Trade once again dominated the headlines since our last issue of Canadian Cattlemen arrived in your mailbox.
In June we had the president of Mexico dropping in to announce his country would be willing to import a full range of Canadian beef products starting October 1. Canada Beef president Rob Meijer thinks this addition will produce a modest increase in the 19,400 tonnes we sold to Mexico last year for $155 million, but it does send a positive message to the rest of the world about the quality and safety of Canada’s beef supply.
That same message was reinforced just a week later when Taiwan agreed to begin importing boneless and bone-in beef and other specified meat products from cattle under 30 months of age. Considering Taiwan has been closed to us since 2014 when they bought 1,776 tonnes for $13 million, every new order will be a bonus.
These two announcements added some further impetus to a market-opening trend that started back in January when South Korea and the Ukraine reopened to Canadian beef.
Federal ag minister Lawrence MacAulay took the next step in July committing $6.4 million spread over three years to co-fund Beef Canada’s marketing efforts in Asia, Europe and Latin America.
Given the turmoil in Europe over the U.K.’s plan to pull out of the EU and the rather specialized nature of the beef that will be eligible for that market, I suspect the biggest share of this money should be aimed at Asia, and China in particular.
Canadian Cattlemen’s Association president Dan Darling says China’s ban on all but boneless under-30-month beef is the most significant BSE-related market restriction that remains to be addressed.

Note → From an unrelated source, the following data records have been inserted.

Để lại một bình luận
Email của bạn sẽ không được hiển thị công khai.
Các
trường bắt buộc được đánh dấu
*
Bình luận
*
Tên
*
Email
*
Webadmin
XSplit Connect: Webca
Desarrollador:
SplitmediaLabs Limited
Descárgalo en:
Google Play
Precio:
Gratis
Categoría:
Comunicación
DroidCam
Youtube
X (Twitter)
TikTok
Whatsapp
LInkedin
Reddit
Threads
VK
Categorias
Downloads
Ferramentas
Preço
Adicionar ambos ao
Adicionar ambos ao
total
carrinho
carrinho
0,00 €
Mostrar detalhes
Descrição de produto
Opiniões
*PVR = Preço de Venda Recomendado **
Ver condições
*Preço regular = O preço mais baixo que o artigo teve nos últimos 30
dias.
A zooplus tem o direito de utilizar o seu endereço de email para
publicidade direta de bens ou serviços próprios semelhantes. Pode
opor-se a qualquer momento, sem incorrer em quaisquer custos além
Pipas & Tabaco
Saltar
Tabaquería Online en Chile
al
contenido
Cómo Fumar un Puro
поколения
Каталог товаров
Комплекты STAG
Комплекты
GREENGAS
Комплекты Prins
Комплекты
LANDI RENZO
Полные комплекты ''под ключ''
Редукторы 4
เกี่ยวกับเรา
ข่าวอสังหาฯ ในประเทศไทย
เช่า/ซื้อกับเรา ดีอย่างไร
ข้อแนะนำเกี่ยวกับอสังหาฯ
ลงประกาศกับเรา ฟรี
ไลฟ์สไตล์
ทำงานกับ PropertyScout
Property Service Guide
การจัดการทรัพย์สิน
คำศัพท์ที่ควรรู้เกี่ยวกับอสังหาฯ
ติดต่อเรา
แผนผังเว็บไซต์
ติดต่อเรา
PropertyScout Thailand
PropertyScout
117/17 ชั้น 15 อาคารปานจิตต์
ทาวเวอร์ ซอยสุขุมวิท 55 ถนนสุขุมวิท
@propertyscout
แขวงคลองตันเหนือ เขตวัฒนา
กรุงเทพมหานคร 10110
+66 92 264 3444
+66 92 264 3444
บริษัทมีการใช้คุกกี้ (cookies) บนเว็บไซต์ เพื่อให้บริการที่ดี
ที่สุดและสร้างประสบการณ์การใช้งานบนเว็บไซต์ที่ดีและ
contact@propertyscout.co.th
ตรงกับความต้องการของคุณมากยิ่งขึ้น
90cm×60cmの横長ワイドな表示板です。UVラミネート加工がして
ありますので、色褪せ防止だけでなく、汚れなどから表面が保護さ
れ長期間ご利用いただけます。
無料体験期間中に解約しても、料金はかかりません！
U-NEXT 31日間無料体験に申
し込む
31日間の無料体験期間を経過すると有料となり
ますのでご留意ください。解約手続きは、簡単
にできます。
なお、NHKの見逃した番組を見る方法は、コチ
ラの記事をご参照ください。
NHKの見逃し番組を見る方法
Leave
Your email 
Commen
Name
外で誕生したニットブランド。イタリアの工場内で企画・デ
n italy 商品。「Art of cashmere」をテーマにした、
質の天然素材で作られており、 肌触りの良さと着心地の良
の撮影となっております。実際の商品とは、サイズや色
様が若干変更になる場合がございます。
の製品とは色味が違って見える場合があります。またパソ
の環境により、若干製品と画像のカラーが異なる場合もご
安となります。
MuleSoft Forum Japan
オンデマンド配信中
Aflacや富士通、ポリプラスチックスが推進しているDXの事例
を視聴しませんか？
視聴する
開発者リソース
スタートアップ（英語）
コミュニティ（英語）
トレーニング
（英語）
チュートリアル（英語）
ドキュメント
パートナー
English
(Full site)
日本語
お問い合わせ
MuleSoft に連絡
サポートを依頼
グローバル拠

The fact that even with that restriction China jumped from fifth in our list of export customers to second last year has given exporters just a taste of what might be available with full access. Tapping it, however, is far from a sure thing.
There is no doubt that the appetite for beef is rising among China’s exploding middle class. According to Rabobank, China’s beef imports jumped 60 per cent in 2015 after the government launched a crackdown of quasi-legal gray market meat imports. Obviously Canada enjoyed some of that growth, but Brazil, Argentina and New Zealand took up the lion’s share of the new business.

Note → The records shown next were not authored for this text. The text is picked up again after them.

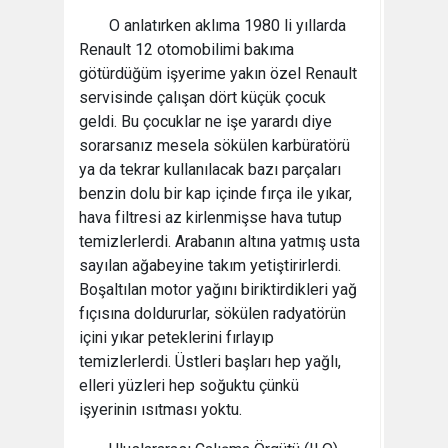
O anlatırken aklıma 1980 li yıllarda
Renault 12 otomobilimi bakıma
götürdüğüm işyerime yakın özel Renault
servisinde çalışan dört küçük çocuk
geldi. Bu çocuklar ne işe yarardı diye
sorarsanız mesela sökülen karbüratörü
ya da tekrar kullanılacak bazı parçaları
benzin dolu bir kap içinde fırça ile yıkar,
hava filtresi az kirlenmişse hava tutup
temizlerlerdi. Arabanın altına yatmış usta
sayılan ağabeyine takım yetiştirirlerdi.
Boşaltılan motor yağını biriktirdikleri yağ
fıçısına doldururlar, sökülen radyatörün
içini yıkar peteklerini fırlayıp
temizlerlerdi. Üstleri başları hep yağlı,
elleri yüzleri hep soğuktu çünkü
işyerinin ısıtması yoktu.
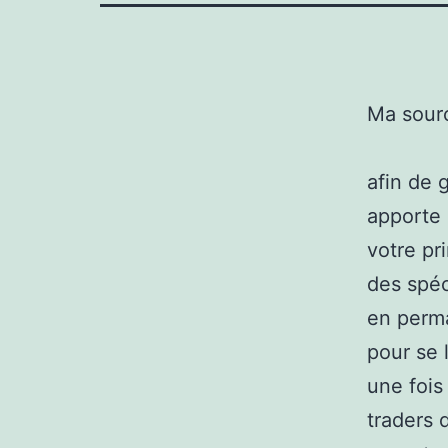
Ma sour
afin de 
apporte 
votre pr
des spéc
en perm
pour se 
une fois
traders 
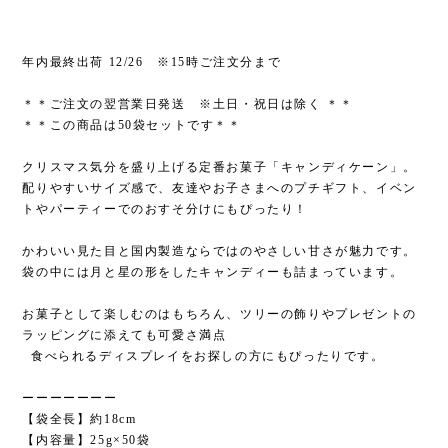
年内最終出荷 12/26 ※15時ご注文分まで
＊＊ご注文の翌営業日発送 ※土日・祝日は除く ＊＊
＊＊この商品は50袋セットです＊＊
クリスマス気分を盛り上げる定番お菓子「キャンディケーン」。
配りやすいサイズ感で、友達やお子さまへのプチギフト、イベン
トやパーティーでのおすそ分けにもぴったり！
かわいい見た目と国内製造ならではのやさしい甘さが魅力です。
袋の中には月と星の形をしたキャンディーも詰まっています。
お菓子として楽しむのはもちろん、ツリーの飾りやプレゼントの
ラッピングに添えても可愛さ満点
食べられるディスプレイをお探しの方にもぴったりです。
ーーーーーーー
【袋全長】約18cm
【内容量】25g×50袋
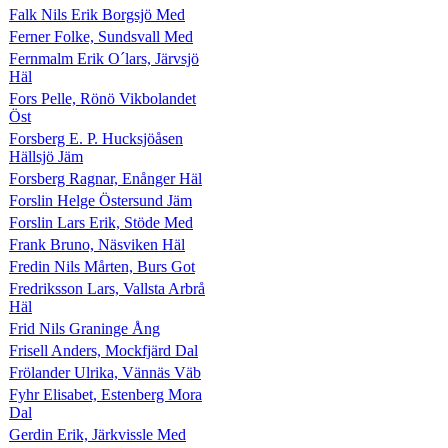
Falk Nils Erik Borgsjö Med
Ferner Folke, Sundsvall Med
Fernmalm Erik O´lars, Järvsjö
Häl
Fors Pelle, Rönö Vikbolandet
Öst
Forsberg E. P. Hucksjöåsen
Hällsjö Jäm
Forsberg Ragnar, Enånger Häl
Forslin Helge Östersund Jäm
Forslin Lars Erik, Stöde Med
Frank Bruno, Näsviken Häl
Fredin Nils Mårten, Burs Got
Fredriksson Lars, Vallsta Arbrå
Häl
Frid Nils Graninge Ång
Frisell Anders, Mockfjärd Dal
Frölander Ulrika, Vännäs Väb
Fyhr Elisabet, Estenberg Mora
Dal
Gerdin Erik, Järkvissle Med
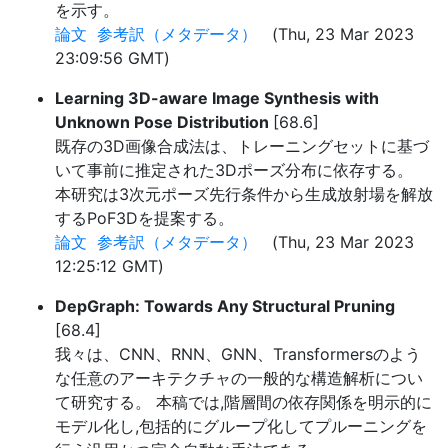
を示す。
論文
参考訳（メタデータ）
(Thu, 23 Mar 2023
23:09:56 GMT)
Learning 3D-aware Image Synthesis with
Unknown Pose Distribution
[68.6]
既存の3D画像合成法は、トレーニングセットに基づ
いて事前に推定された3Dポーズ分布に依存する。
本研究は3次元ポーズ先行条件から生成放射場を解放
するPoF3Dを提案する。
論文
参考訳（メタデータ）
(Thu, 23 Mar 2023
12:25:12 GMT)
DepGraph: Towards Any Structural Pruning
[68.4]
我々は、CNN、RNN、GNN、Transformersのよう
な任意のアーキテクチャの一般的な構造解析につい
て研究する。 本稿では,階層間の依存関係を明示的に
モデル化し,包括的にグループ化してプルーニングを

The Australians are also well established in China but their shipments have been tailing off of late with the sharp decline in their cattle population. Meat and Livestock Australia says their national beef herd is expected to fall over the next two years to levels not seen in more than 20 years.
Another factor is China’s ban on U.S. beef which was expected to disappear by this summer. Perhaps that, like many other U.S. trade matters, may have to wait until the next president is elected.

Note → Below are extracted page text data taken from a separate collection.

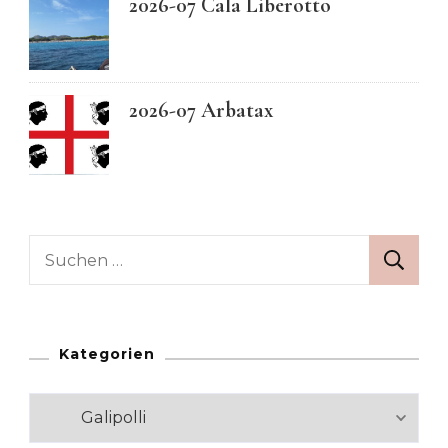
2026-07 Cala Liberotto
2026-07 Arbatax
Suchen
nach:
Kategorien
Kategorien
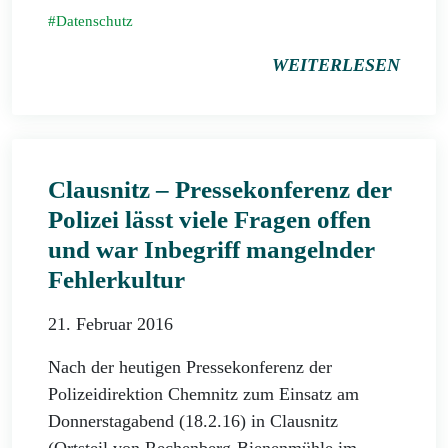
Datenschutz
WEITERLESEN
Clausnitz – Pressekonferenz der
Polizei lässt viele Fragen offen
und war Inbegriff mangelnder
Fehlerkultur
21. Februar 2016
Nach der heutigen Pressekonferenz der
Polizeidirektion Chemnitz zum Einsatz am
Donnerstagabend (18.2.16) in Clausnitz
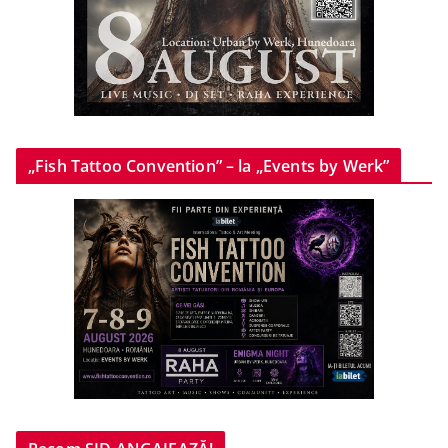
„Fish Tattoo Convention” – la „Events by Werk”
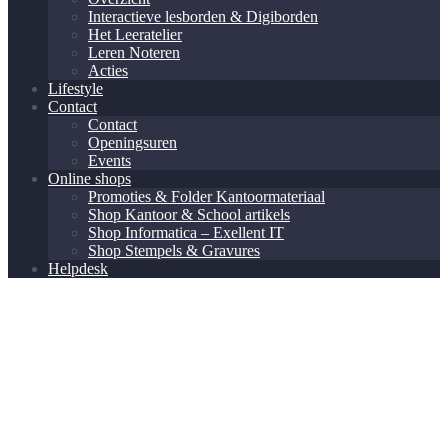
Interactieve lesborden & Digiborden
Het Leeratelier
Leren Noteren
Acties
Lifestyle
Contact
Contact
Openingsuren
Events
Online shops
Promoties & Folder Kantoormateriaal
Shop Kantoor & School artikels
Shop Informatica – Exellent IT
Shop Stempels & Gravures
Helpdesk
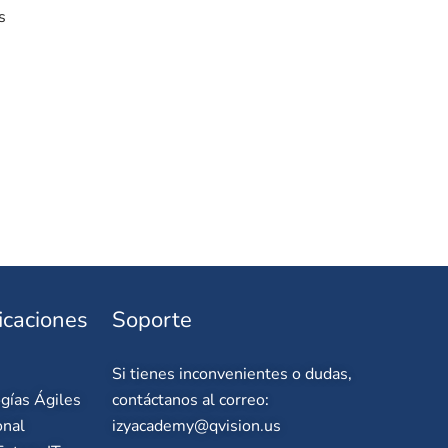
s
icaciones
Soporte
Si tienes inconvenientes o dudas,
gías Ágiles
contáctanos al correo:
onal
izyacademy@qvision.us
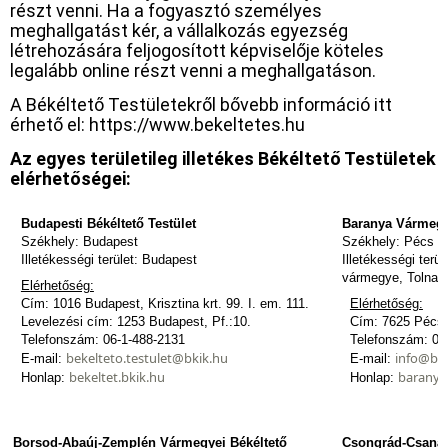
részt venni. Ha a fogyasztó személyes
meghallgatást kér, a vállalkozás egyezség
létrehozására feljogosított képviselője köteles
legalább online részt venni a meghallgatáson.
A Békéltető Testületekről bővebb információ itt
érhető el: https://www.bekeltetes.hu
Az egyes területileg illetékes Békéltető Testületek
elérhetőségei:
Budapesti Békéltető Testület
Baranya Vármegye
Székhely: Budapest
Székhely: Pécs
Illetékességi terület: Budapest
Illetékességi ter
vármegye, Tolna 
Elérhetőség:
Cím: 1016 Budapest, Krisztina krt. 99. I. em. 111.
Elérhetőség:
Levelezési cím: 1253 Budapest, Pf.:10.
Cím: 7625 Pécs, 
Telefonszám: 06-1-488-2131
Telefonszám: 06
bekelteto.testulet@bkik.hu
info@bar
E-mail:
E-mail:
bekeltet.bkik.hu
baranya
Honlap:
Honlap:
Borsod-Abaúj-Zemplén Vármegyei Békéltető
Csongrád-Csanád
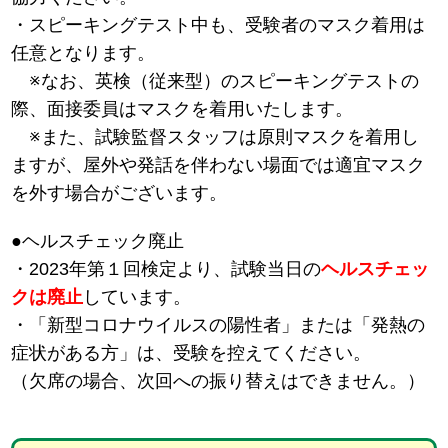
・スピーキングテスト中も、受験者のマスク着用は
任意となります。
※なお、英検（従来型）のスピーキングテストの
際、面接委員はマスクを着用いたします。
※また、試験監督スタッフは原則マスクを着用し
ますが、屋外や発話を伴わない場面では適宜マスク
を外す場合がございます。
●ヘルスチェック廃止
・2023年第１回検定より、試験当日の
ヘルスチェッ
クは廃止
しています。
・「新型コロナウイルスの陽性者」または「発熱の
症状がある方」は、受験を控えてください。
（欠席の場合、次回への振り替えはできません。）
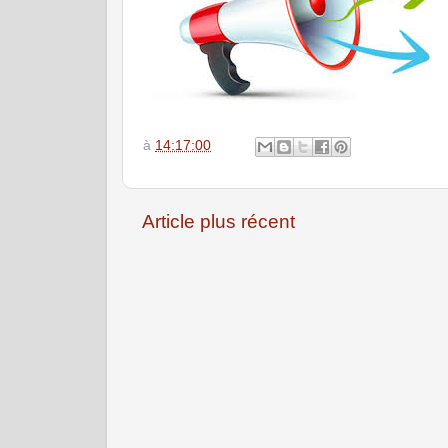
à
14:17:00
Article plus récent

Not all of the competition will come from fellow exporters, however. The Chinese government is encouraging growth in domestic beef production to satisfy the middle-class demand for higher quality meat products.
University of Saskatchewan nutritionist John McKinnon got a taste of what is happening there this summer and he writes about it his nutrition column in the August 2016 issue of Canadian Cattlemen.
One company he visited in western China, partly owned by government, runs 21 farms housing collectively 40,000 dairy cows, 5,000 beef cows and 5,000 ewes. An expansion is planned for the primarily Angus-based beef herd that has been built with Australian seed stock.
What was fascinating to McKinnon was their very intensive style of management for the beef herd. In an area that reminded him of Western Canada, the beef cattle are housed indoors, with separate barns for different classes of cattle.
A second operation in a more temperate region of eastern China runs a smaller 200-head cow herd and a 1,500-head indoor feeding operation. Market-ready cattle are sold to the Hong Kong market. The calves are sold at four months of age, and the feeder cattle are purchased.
Another 800-head barn was under construction when McKinnon visited this farm where even corn silage bunkers are housed under roof.
At first blush this doesn’t seem like a very economical system but McKinnon says the high infrastructure costs are offset in part by cheap labour. The other X factor, of course, is the Chinese government’s desire to expand their domestic industry.
Whatever the difficulties involved, greater access to China is a worthy goal for the industry. If nothing else it may inject some needed confidence in the minds of producers.
As Charlie Gracey points out in our August 2016 issue, the Canadian industry appears to be stalled, as if producers are waiting for some sign that it is time to start increasing the national herd.
As of now we won’t see any major increase in production, besides larger carcass weights, until 2020.
Unlocking more of China to Canadian beef won’t turn that scenario around but right now we can use all the good news we can get.